Préface
Alors que dans ce H. Hesse nommait « l’ère de la page des variétés », on est submergé par des « produits » théoriques quelque peu frelatés, alors qu’il est fréquent que des pickpockets institutionnalisés (journalistes, universitaires indélicats) dérobent et utilisent à leur façon les analyses faites sur les éléments essentiels de la postmodernité, il est satisfaisant de lire, dans les pages qui suivent, l’expression d’une pensée humble et authentique. Ce Flâneur postmoderne, que nous propose Shin Jieun, réactualisant les prospectives visions de Walter Benjamin et mes propres intuitions sur le « nomadisme », permet de porter un regard éclairant sur nombres de pratiques propres à notre monde contemporain.
Ce qui est, certainement, la spécificité de ce dernier est l’esthétique. En effet, à l’image de ce que fut le politique pour la modernité, l’esthétique risque d’être la marque des sociétés contemporaines. Esthétique qu’il faut bien sûr comprendre en son sens étymologique : le fait d’éprouver, ensemble, des émotions. C’est une telle esthétique émotionnelle qui fonde la communauté, qui fonde le vivre-ensemble fondamental en train de se parfaire sous nos yeux.
Tout cela ne caractérise-t-il pas ces étonnantes attitudes nomades contemporaines, fondées sur l’émotionnel et ne se préoccupant que peu, ou pas du tout, des conséquences de leurs actes ? Les familles plurielles, ou les amours successifs et éphémères, le montrent dans le domaine des affects. La versatilité politique, ou les variations idéologiques, en témoignent pour ce qui concerne la vie publique, l’acceptation des lois anarchiques de la production et, en même temps, l’extraordinaire méfiance à leur égard, en font foi dans ce que l’on peut appeler le désordre économique. Shin Jieun ne parle-t-elle pas d’un « anarchisme paisible » ? Il y a, en tout cela, une ambiance d’insouciance ne favorisant pas le souci du lendemain, mais, bien au contraire, un désir de vivre au présent en référence à une manière d’être qui s’est, au cours des âges, progressivement constituée.

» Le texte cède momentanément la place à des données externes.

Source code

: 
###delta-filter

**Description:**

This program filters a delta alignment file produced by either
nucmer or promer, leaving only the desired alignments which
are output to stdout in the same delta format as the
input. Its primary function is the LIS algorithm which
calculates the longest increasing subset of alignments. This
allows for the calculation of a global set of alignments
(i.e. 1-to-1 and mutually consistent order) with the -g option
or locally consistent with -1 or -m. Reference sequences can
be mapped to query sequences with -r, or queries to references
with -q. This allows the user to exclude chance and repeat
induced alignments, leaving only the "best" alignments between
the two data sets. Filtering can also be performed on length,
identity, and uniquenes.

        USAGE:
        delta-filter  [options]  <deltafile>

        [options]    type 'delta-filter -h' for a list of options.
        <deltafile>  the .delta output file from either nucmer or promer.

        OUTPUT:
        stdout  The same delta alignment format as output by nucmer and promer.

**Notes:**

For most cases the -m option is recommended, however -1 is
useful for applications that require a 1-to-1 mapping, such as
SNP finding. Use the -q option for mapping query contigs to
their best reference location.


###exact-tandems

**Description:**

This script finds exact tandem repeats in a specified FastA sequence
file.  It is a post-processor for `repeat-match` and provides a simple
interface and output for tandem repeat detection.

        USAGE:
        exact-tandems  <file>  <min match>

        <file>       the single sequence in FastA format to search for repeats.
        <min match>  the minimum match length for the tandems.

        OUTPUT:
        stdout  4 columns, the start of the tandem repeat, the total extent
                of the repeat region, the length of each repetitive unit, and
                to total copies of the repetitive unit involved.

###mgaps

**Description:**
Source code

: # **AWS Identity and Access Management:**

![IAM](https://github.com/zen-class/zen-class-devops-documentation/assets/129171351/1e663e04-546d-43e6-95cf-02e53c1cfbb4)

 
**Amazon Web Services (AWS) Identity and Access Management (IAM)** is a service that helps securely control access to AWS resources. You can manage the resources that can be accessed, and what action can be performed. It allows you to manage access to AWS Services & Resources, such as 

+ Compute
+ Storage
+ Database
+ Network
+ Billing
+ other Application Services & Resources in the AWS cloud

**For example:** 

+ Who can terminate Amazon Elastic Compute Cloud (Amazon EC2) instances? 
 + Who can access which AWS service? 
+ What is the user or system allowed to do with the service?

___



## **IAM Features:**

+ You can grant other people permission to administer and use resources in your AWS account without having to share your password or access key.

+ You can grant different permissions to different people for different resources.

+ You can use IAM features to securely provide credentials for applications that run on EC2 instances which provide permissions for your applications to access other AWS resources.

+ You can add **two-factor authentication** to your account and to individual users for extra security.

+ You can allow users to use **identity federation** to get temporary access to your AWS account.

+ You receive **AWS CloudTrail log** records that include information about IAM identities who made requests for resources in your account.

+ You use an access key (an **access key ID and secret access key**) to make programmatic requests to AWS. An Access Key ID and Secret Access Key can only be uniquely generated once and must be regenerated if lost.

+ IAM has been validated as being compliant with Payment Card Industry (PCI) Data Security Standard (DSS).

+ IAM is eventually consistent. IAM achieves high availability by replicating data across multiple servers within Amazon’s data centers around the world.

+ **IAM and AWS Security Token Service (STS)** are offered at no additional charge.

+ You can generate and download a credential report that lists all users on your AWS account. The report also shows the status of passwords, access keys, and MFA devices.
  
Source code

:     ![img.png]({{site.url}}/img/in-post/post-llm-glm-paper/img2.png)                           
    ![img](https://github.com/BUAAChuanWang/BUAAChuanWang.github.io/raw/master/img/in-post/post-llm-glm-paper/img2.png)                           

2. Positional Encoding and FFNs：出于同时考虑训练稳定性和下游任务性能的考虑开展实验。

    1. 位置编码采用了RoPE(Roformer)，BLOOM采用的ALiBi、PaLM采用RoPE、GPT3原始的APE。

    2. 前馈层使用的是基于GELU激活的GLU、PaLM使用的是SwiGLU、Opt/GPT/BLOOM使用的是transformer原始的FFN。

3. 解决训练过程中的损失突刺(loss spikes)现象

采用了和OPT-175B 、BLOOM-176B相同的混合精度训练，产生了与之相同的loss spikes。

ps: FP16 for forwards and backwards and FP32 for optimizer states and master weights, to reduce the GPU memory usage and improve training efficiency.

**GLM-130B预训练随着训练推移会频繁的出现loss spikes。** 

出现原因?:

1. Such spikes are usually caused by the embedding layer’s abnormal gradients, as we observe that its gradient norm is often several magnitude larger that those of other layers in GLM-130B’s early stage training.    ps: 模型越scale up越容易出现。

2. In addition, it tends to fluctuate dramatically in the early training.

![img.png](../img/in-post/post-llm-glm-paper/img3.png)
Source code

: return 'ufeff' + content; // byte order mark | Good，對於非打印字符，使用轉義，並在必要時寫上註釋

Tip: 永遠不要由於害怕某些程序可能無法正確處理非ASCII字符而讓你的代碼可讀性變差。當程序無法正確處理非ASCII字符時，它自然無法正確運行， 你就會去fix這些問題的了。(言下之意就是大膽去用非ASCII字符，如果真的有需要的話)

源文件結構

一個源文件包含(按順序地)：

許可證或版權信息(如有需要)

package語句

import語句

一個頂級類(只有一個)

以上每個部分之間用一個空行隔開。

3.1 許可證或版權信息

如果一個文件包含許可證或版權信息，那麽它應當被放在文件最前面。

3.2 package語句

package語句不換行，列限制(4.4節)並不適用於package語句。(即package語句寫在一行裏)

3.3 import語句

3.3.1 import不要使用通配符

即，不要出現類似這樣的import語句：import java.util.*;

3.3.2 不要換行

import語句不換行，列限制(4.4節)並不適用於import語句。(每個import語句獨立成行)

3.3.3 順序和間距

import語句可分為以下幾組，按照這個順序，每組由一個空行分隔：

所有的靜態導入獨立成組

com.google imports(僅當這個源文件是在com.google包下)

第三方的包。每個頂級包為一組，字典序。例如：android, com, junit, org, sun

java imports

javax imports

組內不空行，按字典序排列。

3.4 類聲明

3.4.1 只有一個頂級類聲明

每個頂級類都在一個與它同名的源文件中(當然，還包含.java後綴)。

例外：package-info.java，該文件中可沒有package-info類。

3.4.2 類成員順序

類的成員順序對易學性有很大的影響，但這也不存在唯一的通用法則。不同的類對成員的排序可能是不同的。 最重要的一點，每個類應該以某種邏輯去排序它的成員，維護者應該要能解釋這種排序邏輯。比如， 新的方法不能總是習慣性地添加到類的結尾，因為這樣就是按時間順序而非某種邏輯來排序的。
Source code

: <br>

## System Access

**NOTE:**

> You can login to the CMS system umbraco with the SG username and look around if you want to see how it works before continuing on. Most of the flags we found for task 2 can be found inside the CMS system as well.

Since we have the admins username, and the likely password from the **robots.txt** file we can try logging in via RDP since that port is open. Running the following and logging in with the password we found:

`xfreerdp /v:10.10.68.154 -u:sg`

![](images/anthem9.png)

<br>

Si l’on essaie de définir une telle ambiance, on peut la rapprocher de la créativité du paganisme éternel. Paganisme s’employant à empoigner la vie, à empoigner ce qu’elle offre, ce qui se présente. Exubérance païenne s’attachant à user des jouissances du présent, menant une vie audacieuse, hardie, une vie traversée par la fraîcheur de l’instant en ce que ce dernier a de provisoire, de précaire et donc d’intense. C’est peut-être cela la principale leçon de ce Flâneur postmoderne, l’acceptation d’un monde vivant et frémissant de possibles !
C’est en se réveillant du rêve prométhéen, que de plus en plus nombreux sont ceux qui adoptent une attitude stoïcienne. Stoïcisme généralisé, pour lequel ce sur quoi l’on ne peut rien devient indifférent. Voila bien l’amor fati qui fait que le destin n’est pas seulement échu, il est accepté, voire aimé en tant que tel. Ce qui engendre une certaine forme de sérénité pouvant sembler paradoxale, mais qui est à la base même de ces nombreuses attitudes tribales de générosité, d’entraide, de bénévolat, d’actions humanitaires diverses dont la vie sociale n’est pas avare, et qui ont tendance à se multiplier. Car l’acceptation de ce qui est peut aller de pair avec le souci de participer à ce qui est : non pas maîtriser, mais accompagner un état de fait pour, éventuellement, l’amener à donner le meilleur de lui-même. Faire de sa vie une œuvre d’art. Participer à la créativité générale de la vie, à sa « dépense » aussi. Ainsi que le dit bellement Shin Jieun, « accepter l’étrangeté de soi-même », vivre ses identifications plurielles, voilà ce que sont, selon elle, les caractéristiques essentielles de l’esprit du temps.